Annette Evans

Personal information
- Nationality: British (Scottish)
- Born: 28 May 1944
- Height: 168 cm (5 ft 6 in)

Sport
- Sport: Lawn and indoor bowls
- Club: Willowbank BC, Glasgow (outdoor) West of Scotland (indoor)

Medal record
Representing Scotland
World Outdoor Championships
| Gold medal – first place | 1985 Melbourne | fours |
British Isles Championships
| Gold medal – first place | 1988 | singles |
Scottish National Championships
| Gold medal – first place | 1987 | singles |

= Annette Evans =

Scottish lawn bowls player (born 1944)

Annette C. G. Evans (born 28 May 1944) is a former international lawn bowler who wona world championshiop gold and competed at two Commonwealth Games.

== Biography ==
Evans won the Women's Scottish National Bowls Championships title in 1987 and subsequently won the singles at the British Isles Bowls Championships in 1988. Her biggest accomplishment was winning gold in the fours during the 1985 World Outdoor Bowls Championship with Sarah Gourlay, Elizabeth Christie and Frances Whyte.

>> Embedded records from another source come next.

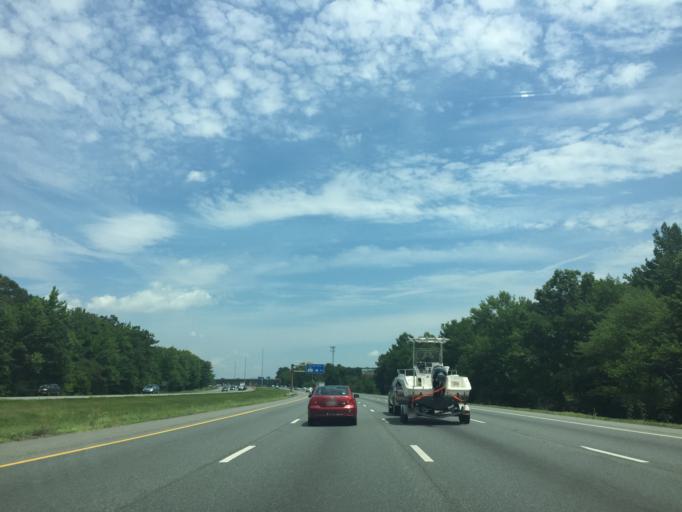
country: US
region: Delaware
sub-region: New Castle County
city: Brookside
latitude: 39.6548
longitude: -75.7034
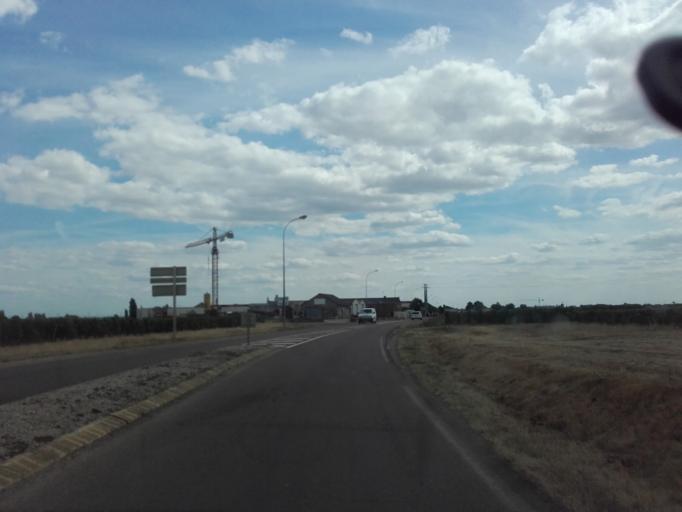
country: FR
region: Bourgogne
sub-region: Departement de la Cote-d'Or
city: Beaune
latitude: 47.0528
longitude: 4.8389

She also competed at the 1986 Commonwealth Games alongside Gourlay, Whyte and Jen Menzies.

Evans represented the Scottish team at the 1990 Commonwealth Games in Auckland, New Zealand, where she competed in the fours event, with Janice Maxwell, Joyce Lindores and Ann Watson.

Evans retired from international competition later that year in 1990.